From his work at Eigensinn Farm in Ontario, a small farm-to-table restaurant that grows and raises its own vegetables and livestock, to his work at remote resort villages in Turks and Caicos, Thompson has always been at the cutting edge of exquisite dining experiences. “It was getting to the point [at Eigensinn Farm] where we were running out to the garden, picking carrots, and wiping them off on our aprons for service,” he said. “It was a mind-blowing experience.”

He first met Prévost working at Block in the mid-2010s, and in the final month of a contract at Safari Ranch in interior BC this past summer, he got a phone call from Prévost and Burke, asking him to run the Block Kitchen on Yates. “I couldn’t really say no,” he said. “I’ve been itching to get back to a team like that.” Thompson said he has good relationships with farmers around Vancouver Island, and it’s a big part of why Prévost said he trusts him to run the kitchen. He’s even spent some time working with Foragers Galley, which picks and produces gourmet mushrooms around BC.

True to his own past, Thompson says some dishes, like the charcuterie board, will reflect local agriculture—and the same goes for its weekly features, which Thompson has creative control over.

The philosophy is always the same, though: “Refinement in the simplest way,” Prévost says. And that philosophy is evident as I devour the Japabao dog—a rich and juicy double-smoked farmer’s sausage with house-made kimchi, takoyaki sauce, kewpie mayo, and bonito shavings. Together with the steamed bao bun—a delicious, warm, fluffy treat of stuffing wrapped inside a sweet, white dough—the Japaobao dog still lives in my dreams.

Next, we order the feature dish from Thompson: a succulent Korean-style short rib with kimchi, wakame, microgreens, daikon, and rice cooked to perfection.
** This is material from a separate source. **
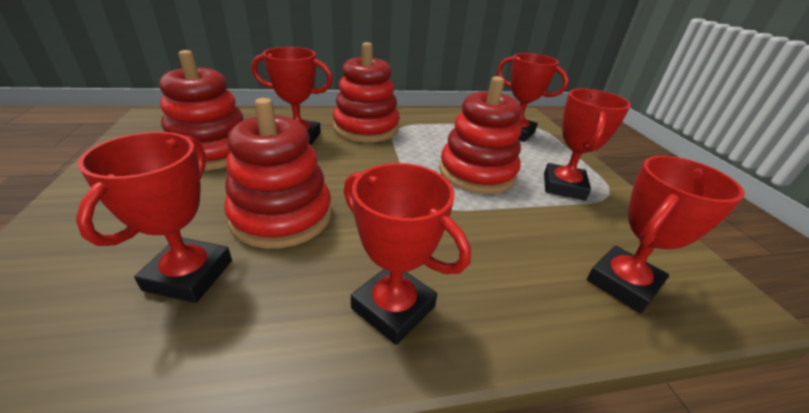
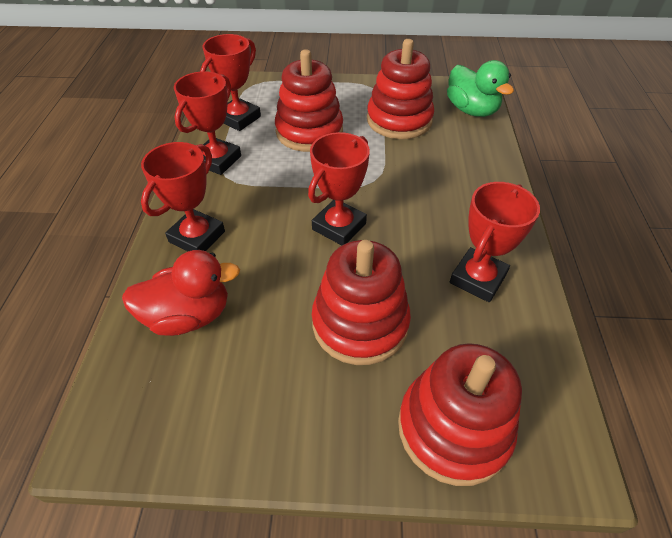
green duck: none = 0 -> [447,60,514,117] = 1
red duck: none = 0 -> [122,250,240,336] = 1
red trophy: [76,132,232,303] [251,47,333,146] [344,163,471,345] [497,53,569,142] [544,89,631,200] [587,156,745,314] = 6 -> [141,142,225,251] [174,71,241,175] [200,34,261,131] [308,132,370,245] [450,182,540,302] = 5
It’s a testament to the menu that Thompson describes as “international cuisine with an Asian flare.”

Japabao Dog

Short rib

Adding to the experience is the heavy American-made Japanese cutlery, which makes dining at Block feel like painting. Burke joked to us that the two chefs spent an “ungodly” amount of time shopping for the ceramic dishware from Utsuwa-No-Yakata.

Throughout the course, the staff were incredibly accommodating to any allergies—gluten, and otherwise—and would go into detail about how “prep-intensive” the kitchen is, and how they prepare some of its food—like the “unorthodox” housemade kimchi.

Next, we try the Asian lettuce wraps with pulled pork, which the kitchen tells us was marinated for an entire day and slow-cooked for four hours. It shows, and the pulled pork is a perfect balance between crispy and fatty.

To top off the night, I slowly enjoy the matcha cheesecake with fresh raspberries and Yuzu honey sauce: a light, not-too-sweet dessert with a cookie crumble.

Asian lettuce wraps with pork belly and house-made kimchi

The entire evening was a demonstration of how so often, change is a good thing, and well-crafted food can come from all around the world and live on the same dish—you just have to try, try, and try again.

This is likely why I’ll be returning to Block Kitchen + Bar as soon as I can.